# TRY IT
Apart from the pictures, please restate every entry below exactly.

# DATA EXCERPTS
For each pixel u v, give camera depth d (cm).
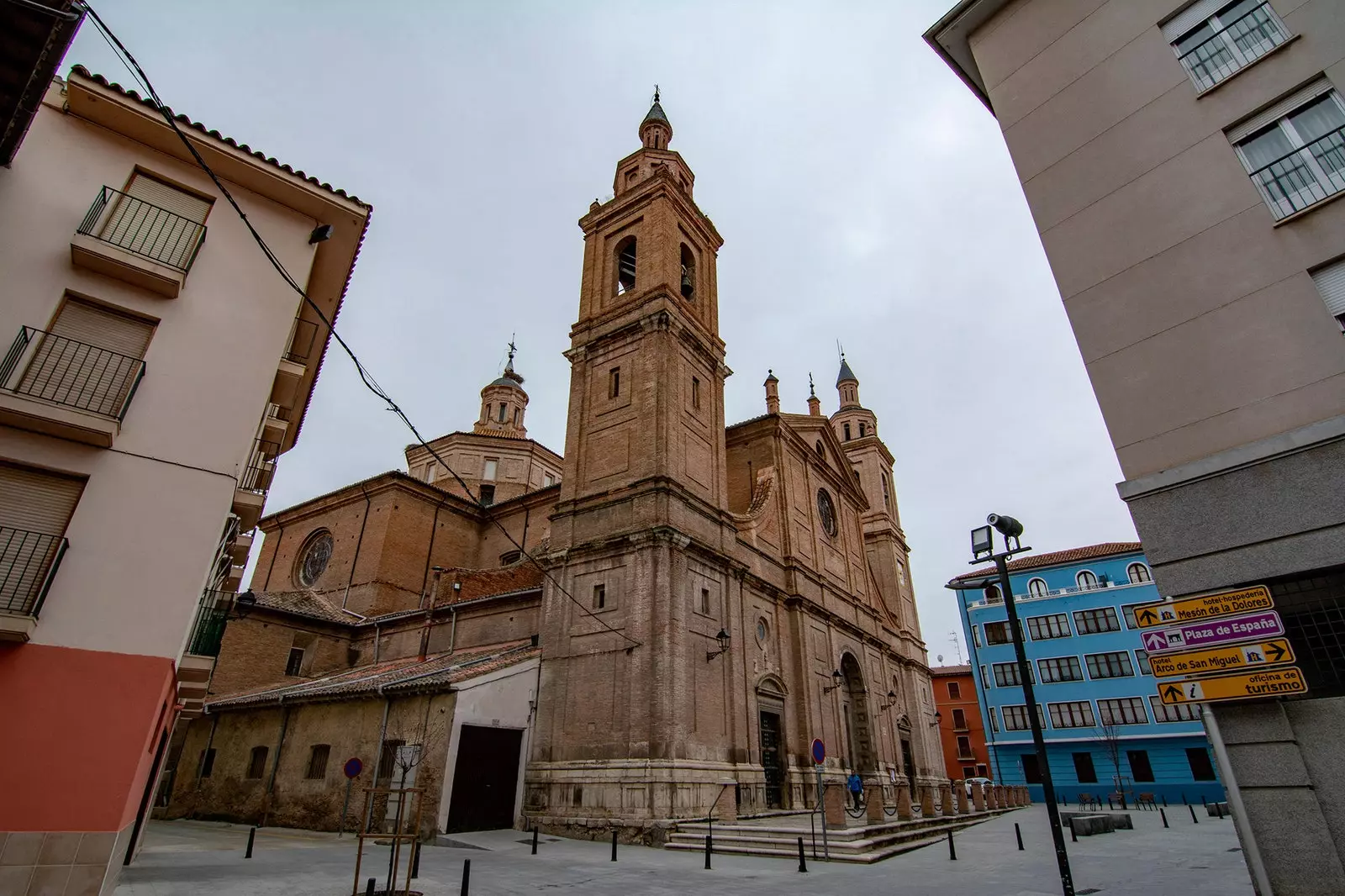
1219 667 945
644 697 2105
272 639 3116
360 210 1523
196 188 1366
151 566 1090
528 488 4538
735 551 2764
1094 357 1189
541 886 1241
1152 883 1194
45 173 1216
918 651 4569
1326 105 1068
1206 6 1232
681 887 1245
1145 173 1220
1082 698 4506
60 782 932
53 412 1066
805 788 2666
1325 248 1012
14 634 952
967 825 2409
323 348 1819
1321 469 938
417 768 2016
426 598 3450
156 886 1106
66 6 834
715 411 3002
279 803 2370
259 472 1828
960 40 1580
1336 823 837
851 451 5188
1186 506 1034
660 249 2970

# ANSWER AREA
For each pixel u v, give camera depth d (cm).
1219 667 945
644 697 2105
272 639 3116
360 210 1523
196 188 1366
151 566 1090
528 488 4538
735 551 2764
1094 357 1189
541 886 1241
1152 883 1194
45 173 1216
918 651 4569
1326 105 1068
1206 6 1232
681 887 1245
1145 173 1220
1082 698 4506
60 782 932
53 412 1066
805 788 2666
1325 248 1012
14 634 952
967 825 2409
323 348 1819
1321 469 938
417 768 2016
426 598 3450
156 886 1106
66 6 834
715 411 3002
279 803 2370
259 472 1828
960 40 1580
1336 823 837
851 451 5188
1186 506 1034
660 249 2970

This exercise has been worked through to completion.